Blogging for Kids

Forum category

I’ve been thinking about ways to use the internet with my kids to further their knowledge and interest in the world around them, and I ran across this article at The Tempered Radical about teachers using blogging as a tool in their classrooms.

Blogs offer teachers and students a natural bridge between work that they are already doing (producing written reports and reflections on classroom content has been a part of classroom experiences since Socrates was stumbling around the agora with groups of learners) and work that they’d like to be doing: Exposing students to a broader audience that can publicly challenge their thinking.

What do you think about kids having their own blogs, or being part of a team blog? Do you view it as a possible avenue for kids to connect with other like-minded kids, or is it too fraught with peril?

What about churches/youth groups organizing blogs and forums for their members and youth? Anyone here have experience with this, good or bad?

Discussion

i want my kids to blog and know how to be savvy with that stuff. not saying it’s an essential skill these days, but it almost is.

Because most K12 students will struggle to generate 2 or 3 meaningful posts per week…
K12?? what kindergartener is going to generate any posts? and most 12th graders are already going to be using blogs and online forums. if it’s just students posting their normal class writing into a blog system, i don’t see how that’s any better/worse than taking class time for each student to read their paper and have an open comment time. if the content is more like a normal middle-schooler’s / highschooler’s blog, i don’t see how that’s going to help anyone’s writing skills.

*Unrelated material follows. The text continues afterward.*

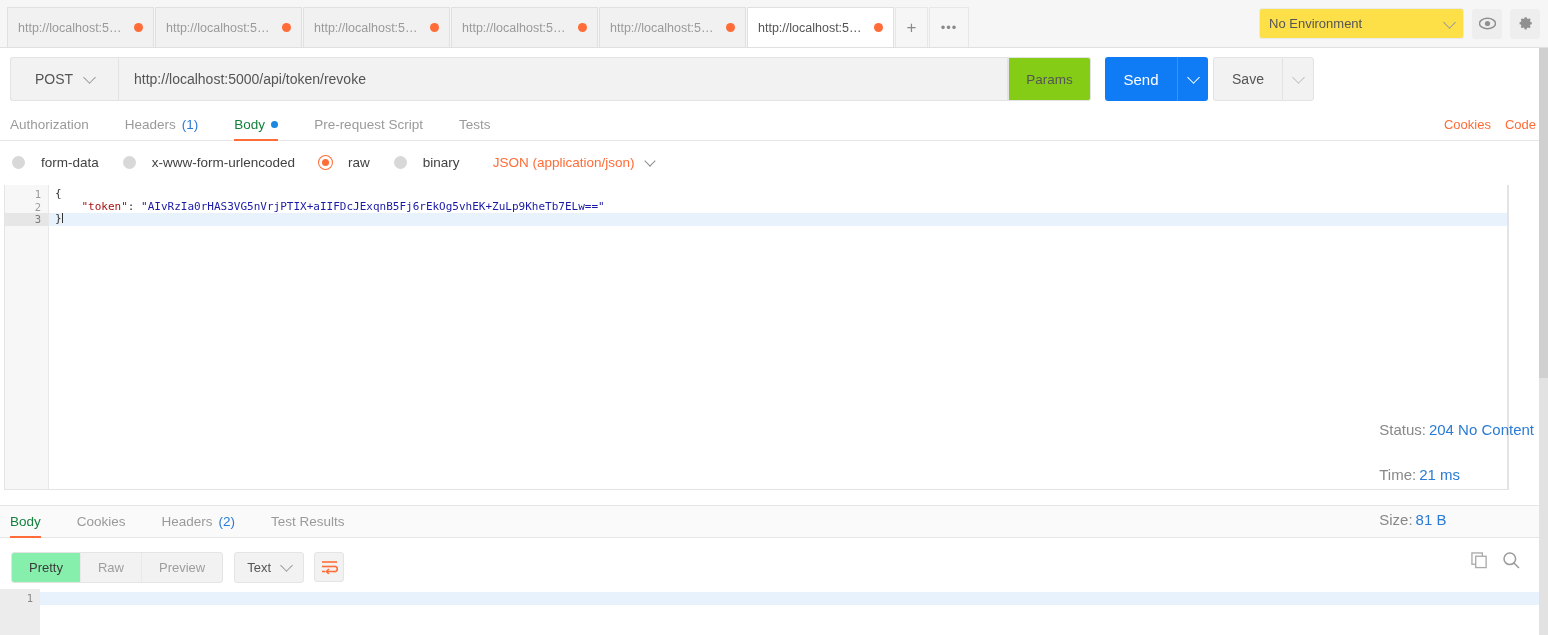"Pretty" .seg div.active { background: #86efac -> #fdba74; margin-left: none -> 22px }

what’s probably a lot more useful and still online and collaborative is wikipedia. take a few weeks and teach the highschoolers about how to write properly sourced articles and how wikipedia works, divide them into teams and let them pick a small article that needs significant improvement. they should go to a library and find reliable secondary sources. they’ll have to write using proper grammar and spelling. the revision history is all available, and the teacher can grade based on the last revision produced by the team and not necessarily the current version.